Process the entities in the text. It extracts the entity ids from the text and remove the entity tags.

encodes(encode_funcs: List[Callable], texts: List[str | List[str]], *args, **kwargs) List[BatchEncoding][source]#

This function is called to apply encoding functions from different tokenizers. It will be used by both encode_plus and batch_encode_plus.

If you want to call different tokenizers with different arguments, override this method.

Parameters:
  • encode_funcs – the encoding functions from self.tokenizers.

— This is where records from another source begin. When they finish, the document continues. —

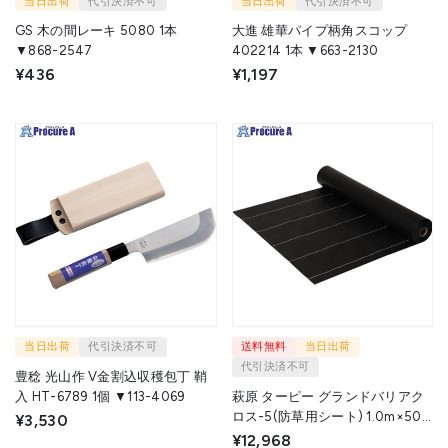
当日出荷
代引決済不可
当日出荷
代引決済不可
GS 木の間レーキ 5080 1本
大進 雄華パイプ柄角スコップ
▼868-2547
402214 1本 ▼663-2130
¥436
¥1,197
当日出荷
代引決済不可
送料無料
当日出荷
代引決済不可
豊稔 光山作 V金割込収穫包丁 鞘
入 HT-6789 1個 ▼113-4069
萩原 ターピー グランドバリアク
ロス-5(防草用シート) 1.0m×50m
¥3,530
GBC51050 1巻 ▼724-1594
¥12,968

  • texts – the processed text for each encoding function

  • **kwargs

Returns:

a list of BatchEncoding, the length of the list is the same as the number of tokenizer

decode(raw_input, *args, **kwargs)#

Overrides the decode function from PreTrainedTokenizer. By default, calls the decode function of the first tokenizer.

class recwizard.modules.redial.modeling_redial_rec.RedialRec(config: RedialRecConfig, recommend_new_movies=True, **kwargs)[source]#
__init__(config: RedialRecConfig, recommend_new_movies=True, **kwargs)[source]#
Parameters:

config – config for PreTrainedModel

forward(input_ids, attention_mask, senders, movieIds, conversation_lengths, movie_occurrences, **kwargs)[source]#
Parameters:
  • input_ids – (batch, max_conv_length, max_utt_length)

  • attention_mask – (batch, max_conv_length, max_utt_length)

  • senders – (batch, max_conv_length)

  • movieIds – (batch, max_conv_length, max_n_movies)

  • conversation_lengths – (batch)

  • movie_occurrences – (batch, max_conv_length, max_utterance_length)

  • **kwargs

Returns:

(batch_size, max_conv_length, n_movies_total) movie preferences

response(raw_input, *args, **kwargs)#

The main function for the module to generate a response given an input.

Note

Please refer to our tutorial for implementation guidance: Overview

Parameters:
  • raw_input (str) – the text input

  • tokenizer (PreTrainedTokenizer) – the tokenizer used to tokenize the input

  • return_dict (bool) – if set to True, will return a dict of outputs instead of a single output

  • **kwargs – the keyword arguments that will be passed to forward()

Returns:

By default, a single output will be returned. If return_dict is set to True, a dict of outputs will be returned.